Eaker’s (it’s pronounced “acre”, btw, so you don’t sound like a foreigner), Hilltop, Otto’s (German), and Nury’s Breakfast (chilaquiles! not the one on Main, it’s a couple of blocks south on Washington?) are the places I eat most…Eaker’s more than most. I skip the brisket (it’s very good, but brisket is everywhere) and go heavy on the gochujang ribs; their cucumber salad and kimchi fried rice are excellent sides.
If you want a beer to walk around Main St with, the Brewery makes a good porter.
Making a couple of assumptions based on absolutely nothing, if you are around 70 years old and started this around 30 years old that means you go to a winery once a month for every month for 40 years. That is some serious dedication.
Nury’s is great. My favorite breakfast taco in Fredericksburg is the chile relleno taco at Hilda’s down towards the airport. I remember when that was a breakfast taco and tamale only shack, that’s now grown up to a real tex mex restaurant. But they haven’t forgotten their breakfast taco and tamale ethos.
Eaker’s is my favorite barbecue place in the world. Lance and Boo sold the best barbecue in the world out of a truck in the parking lot of the Westbury Baptist Church all through the pandemic. Then they found their brick and mortar, three blocks from my parents’ house in Fredericksburg. It is my gold standard.
Re: wineries, weeks not months and three/four times, not one time, and 2 or 3 days, not one day, but it’s a lot. The Napa/Sonoma/Russian River Valley I’ve been there 50+ times, but then in 2008 we saw Becker vineyards and the rest is history.
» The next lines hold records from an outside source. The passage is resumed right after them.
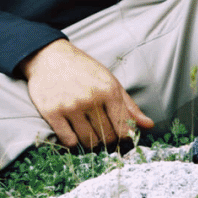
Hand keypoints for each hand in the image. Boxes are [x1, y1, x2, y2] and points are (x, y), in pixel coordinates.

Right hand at [19, 39, 153, 148]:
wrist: (48, 56)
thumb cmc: (83, 69)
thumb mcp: (109, 80)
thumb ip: (128, 105)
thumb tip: (148, 125)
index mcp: (108, 89)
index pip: (124, 128)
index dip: (124, 137)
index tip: (119, 136)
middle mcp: (91, 98)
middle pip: (107, 137)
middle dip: (107, 140)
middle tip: (102, 132)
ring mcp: (71, 106)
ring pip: (89, 142)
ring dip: (90, 142)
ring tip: (88, 130)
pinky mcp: (52, 113)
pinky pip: (69, 141)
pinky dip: (73, 141)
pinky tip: (73, 130)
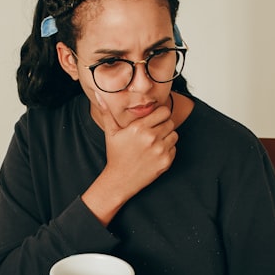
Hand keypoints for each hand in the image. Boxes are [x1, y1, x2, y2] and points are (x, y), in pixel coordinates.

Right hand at [83, 91, 177, 224]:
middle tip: (154, 131)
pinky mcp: (166, 161)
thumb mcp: (111, 133)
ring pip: (174, 135)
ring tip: (155, 142)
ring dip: (167, 137)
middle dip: (164, 125)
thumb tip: (99, 95)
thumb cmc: (116, 155)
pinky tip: (156, 153)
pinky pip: (174, 148)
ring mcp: (160, 150)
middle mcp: (151, 138)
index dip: (160, 114)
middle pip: (170, 122)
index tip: (155, 119)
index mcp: (139, 127)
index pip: (163, 111)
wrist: (120, 180)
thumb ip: (108, 112)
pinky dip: (168, 149)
Just got back from the Alaskan cruise. Seeing glaciers up close and personal is awe inspiring.
Thanks to all for suggestions in Vancouver. We ended up having a beautiful day and just walked all over Stanley Park on our extra day in Vancouver. An 8 mile walk helped work off some of that cruise food we had been consuming.
I flew to Cuba out of Fort Lauderdale on Southwest. There was a mass of folk visiting grandma in Cuba, most spoke English if at all as a second language, and everybody was hauling back loot, stuff you couldn’t get in Cuba like toilet paper and Kotex and computers. Nobody knew how Southwest’s system worked, and didn’t seem culturally inclined to participate, so instead of orderly lines in groups A, B, and C there was a scrum. I got in line as number 36 or so and was about the 10th person on the plane because everybody else was milling. When I went in I asked the stewardess if the flight was full and she said no, SW never filled the flight because passengers brought so much stuff on board. It was a marvelous experience. All it really lacked was live chickens.
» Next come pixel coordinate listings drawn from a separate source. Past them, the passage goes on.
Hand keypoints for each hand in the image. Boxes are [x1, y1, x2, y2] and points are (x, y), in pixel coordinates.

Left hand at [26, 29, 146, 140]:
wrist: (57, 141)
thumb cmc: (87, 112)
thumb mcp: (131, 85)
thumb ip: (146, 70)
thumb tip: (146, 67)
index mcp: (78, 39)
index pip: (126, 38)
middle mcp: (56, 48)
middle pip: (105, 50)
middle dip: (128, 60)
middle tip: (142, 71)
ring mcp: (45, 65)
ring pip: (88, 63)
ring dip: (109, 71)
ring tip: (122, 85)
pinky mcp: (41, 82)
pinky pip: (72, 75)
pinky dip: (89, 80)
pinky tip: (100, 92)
They’re everywhere, and being used for everything. We spent most of our time in the countryside, not in Havana, and there were ancient cars being used as everyday transport everywhere. I’d guess that most of them will have had their engines switched out. On workday mornings you will also see hundreds of people lining the roads waiving pesos trying to get a ride to work.
There are also gas lines that stretch for a mile, so driving a car is hard work. There are still horse-drawn farm carts on the highway.